The second reason to “BEWARE” is that these are not anonymous reviews. They are reviews by people who want to review. Their motivation might be for the greater good, but that’s unlikely. They’re either so excited that they don’t know who to tell, or they don’t have anyone else to tell. Usually the people who post reviews are the least subjective of travelers. The motivation to post is driven more by ego than common good. They want everyone to know they had a good time (even if they didn’t) or they really want to stick it to some one or some place they feel did them a wrong. Without knowing the motivation for someone posting a review, BEWARE.

The third reason to “BEWARE” is that a traveling consumer is rarely the right person to review where consumers travel. That’s right. I’m saying that the user is not the expert. The expert is someone who knows all the lodges and hotels, all the places, so that a true perspective can be created. The expert is neither overwhelmed or disgusted when the consumer is. Moreover, the expert knows not only the greater lay of the land, but the history. Believe it or not, more than 90% of every traveler we’ve taken to East Africa in the last 35 years ranks the best place they visited as their first place on the trip. This reflects their enjoyment and excited at getting started and it isn’t a good review of that place. It’s a reflection of ego, not analysis.

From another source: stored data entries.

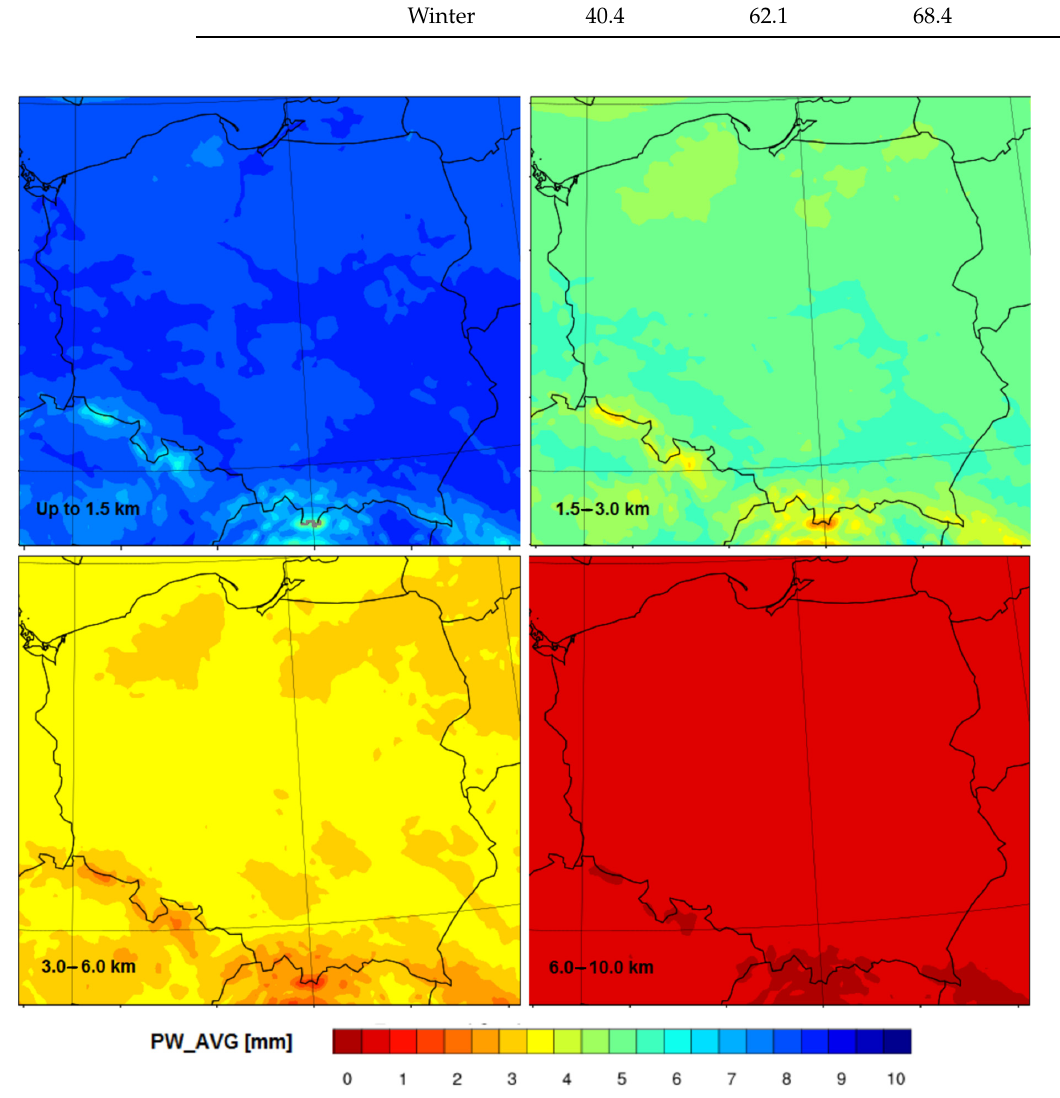
Figure 9. PW annual values (mm) from the years 1981–2010 over Poland at individual levels: up to 1.5 km, 1.5–3 km, 3–6 km and 6–10 km. Grids excluded from the analysis are in gray.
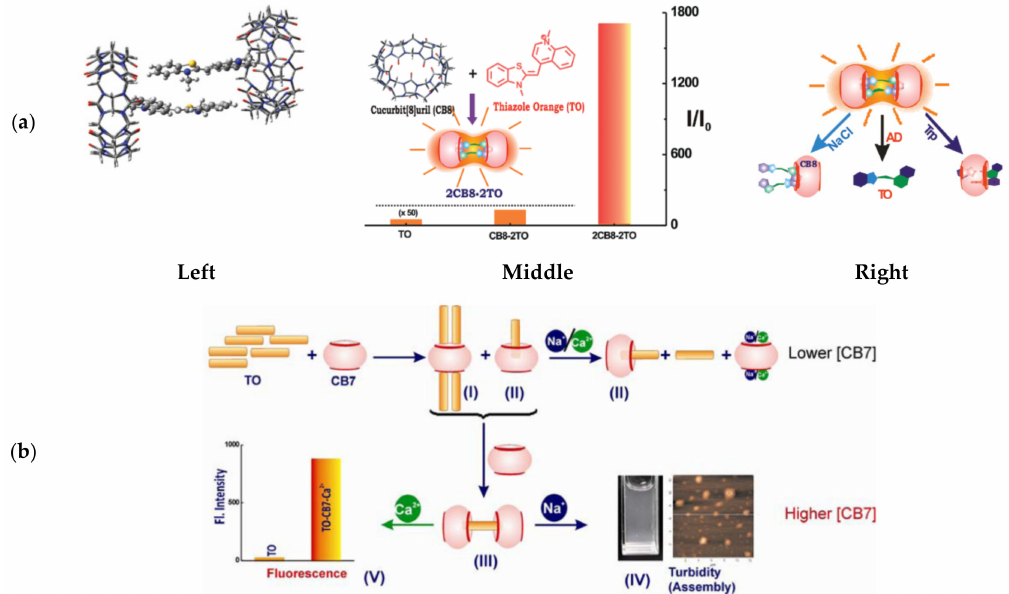
Figure 9. Examples of TO’s interactions with cucubit[n]uril host molecules. ( a ) Left: The structure of a formed 2:2 complex between CB8 and TO. Middle: Complex formation resulted in a 1700-fold increase in TO dimer fluorescence. Right: examples of nonemissive species generated in response to the presence of different analytes. Reproduced with permission from [133]. Copyright 2012 American Chemical Society. ( b ) Different CB7-TO complexes formed under different environments, displaying distinct responses to either sodium or calcium ions. Reproduced with permission from [134]. Copyright 2015 American Chemical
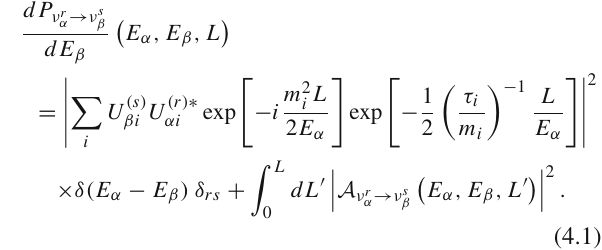
Fig. 1 The effective electron anti-neutrino disappearance probability as a function of anti-neutrino energy for the Daya Bay (top panel), JUNO (middle panel) and KamLAND (bottom panel) experiments. The left (right) panel is for the NO (IO). We show the effective probabilities (defined as the ratio of the ν e flux arriving at the detector divided by the original flux at the detector in the absence of oscillation for a given neutrino energy) assuming standard oscillations without any decay (labeled “osc. w/o decay” in blue), with visible decay effect but without the daughter neutrino contribution (labeled “decay w/o app” in red) and with visible decay including the daughter neutrino contribution (labeled “decay w app” in black). For the visible decay, we consider g S = g PS = 0 . 2 for NO and g S = g PS = 0 . 1 for IO.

The final and very important reason to “BEWARE” is that many, many of these reviews are simply dead-out wrong. The blanket statements I’ve read, for instance, about the rainy seasons, the cost, the politics and so much more, are often so inaccurate as to make me explode. There is no due diligence in much of what is written. I read one review on a site that said Crater Lodge is nice but has poor service because the Tanzanian company that owns it doesn’t pay its employees enough. Crater Lodge is owned by South Africans, not Tanzanians, and many travelers there get upset with the recommended tipping explained to them on arrival. That’s a separate issue. It might be wrong to recommend such high tipping, but it shouldn’t reflect back that the employees are paid poorly. As a matter of fact, they’re the most highly paid lodge employees in northern Tanzania. This was rather specific and easily explained away. But remarks about weather, society and politics, game viewing and cost, are usually so out of whack with the truth that it would be laughable were it not simply so untruthful.

I would make the broad generalization that as regards East Africa, most of the reviews on TripAdvisor are incorrect if not outright wrong and terribly misleading.

BEWARE, folks. Enjoy the read, but find an expert to help you out, too.